(EXTRACTED INFORMATION begins)
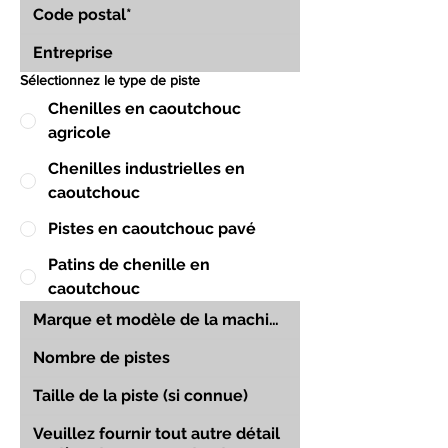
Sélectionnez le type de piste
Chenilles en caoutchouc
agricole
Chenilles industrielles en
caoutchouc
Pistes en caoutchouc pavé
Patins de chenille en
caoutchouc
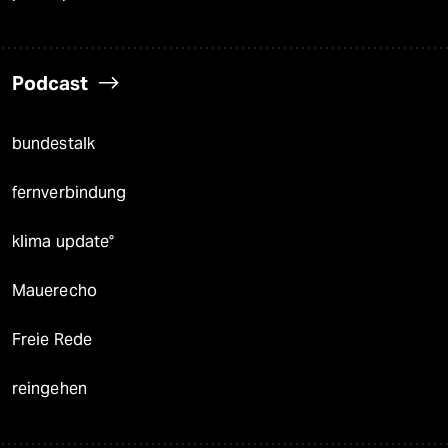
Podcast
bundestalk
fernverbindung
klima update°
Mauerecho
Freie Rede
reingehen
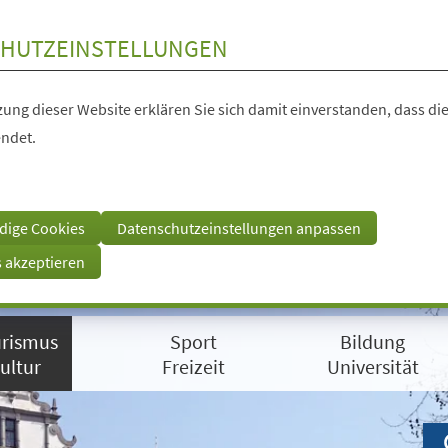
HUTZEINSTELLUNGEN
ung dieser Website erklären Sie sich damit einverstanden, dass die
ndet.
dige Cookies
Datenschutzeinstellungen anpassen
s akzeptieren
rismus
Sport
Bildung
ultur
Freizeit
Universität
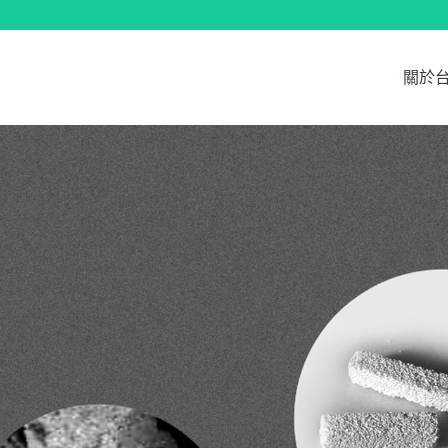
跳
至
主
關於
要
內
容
(EXTRACTED INFORMATION ends)
(EXTRACTED INFORMATION begins)
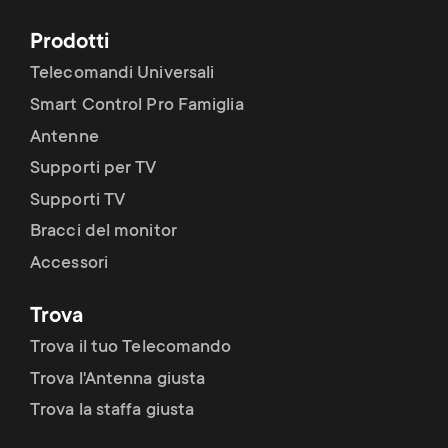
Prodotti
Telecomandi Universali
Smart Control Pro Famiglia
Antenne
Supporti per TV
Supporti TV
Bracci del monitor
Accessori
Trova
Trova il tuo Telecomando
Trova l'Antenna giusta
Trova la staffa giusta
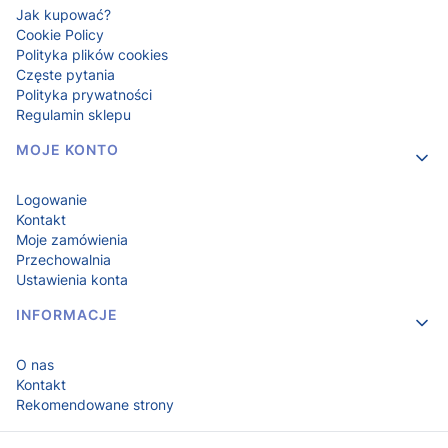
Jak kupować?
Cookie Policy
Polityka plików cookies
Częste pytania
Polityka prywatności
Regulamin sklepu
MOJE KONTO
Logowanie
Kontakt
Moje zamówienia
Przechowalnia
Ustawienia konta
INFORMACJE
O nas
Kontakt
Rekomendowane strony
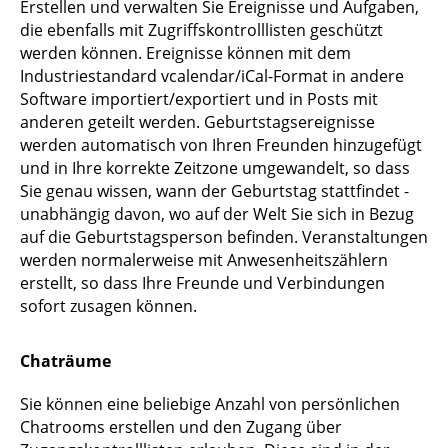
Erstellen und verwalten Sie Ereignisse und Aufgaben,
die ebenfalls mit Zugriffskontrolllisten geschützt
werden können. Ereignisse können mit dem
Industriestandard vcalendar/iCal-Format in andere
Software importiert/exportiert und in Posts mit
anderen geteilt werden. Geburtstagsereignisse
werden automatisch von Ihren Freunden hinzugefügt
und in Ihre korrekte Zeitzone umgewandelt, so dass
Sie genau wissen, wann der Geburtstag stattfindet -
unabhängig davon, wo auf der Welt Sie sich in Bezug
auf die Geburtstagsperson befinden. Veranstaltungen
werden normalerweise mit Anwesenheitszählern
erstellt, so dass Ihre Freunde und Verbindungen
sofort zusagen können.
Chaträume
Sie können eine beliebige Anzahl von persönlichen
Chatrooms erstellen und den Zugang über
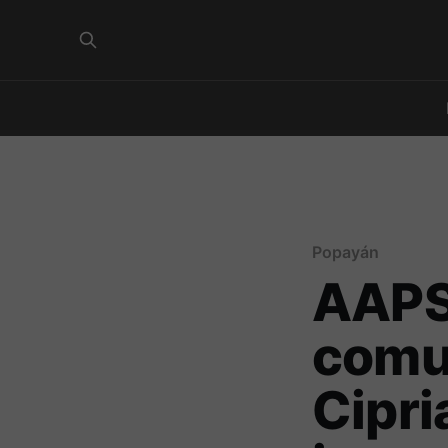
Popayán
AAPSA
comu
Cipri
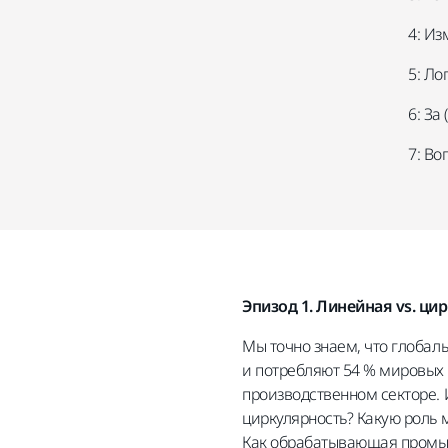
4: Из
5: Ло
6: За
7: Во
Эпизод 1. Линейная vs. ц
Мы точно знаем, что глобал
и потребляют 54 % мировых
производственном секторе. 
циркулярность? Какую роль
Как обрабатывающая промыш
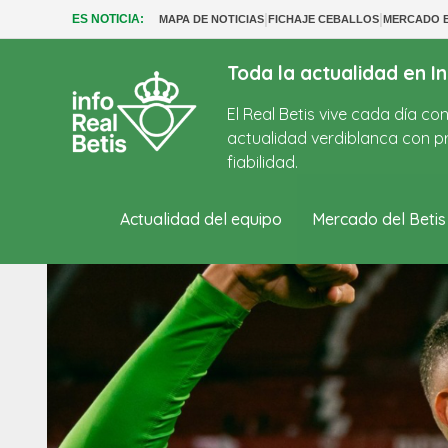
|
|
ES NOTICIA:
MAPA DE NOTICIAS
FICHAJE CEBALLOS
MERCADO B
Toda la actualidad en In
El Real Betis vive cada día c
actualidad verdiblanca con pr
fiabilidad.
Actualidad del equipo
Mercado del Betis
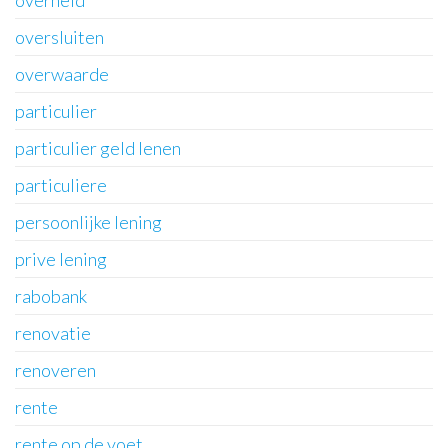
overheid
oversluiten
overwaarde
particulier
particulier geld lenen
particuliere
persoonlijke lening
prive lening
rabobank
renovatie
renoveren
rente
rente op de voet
(EXTRACTED INFORMATION ends)
# TASK ITEM
What is needed is the number of lines in the data that contain "sich", given with nothing else.

# EXERCISE RESPONSE
2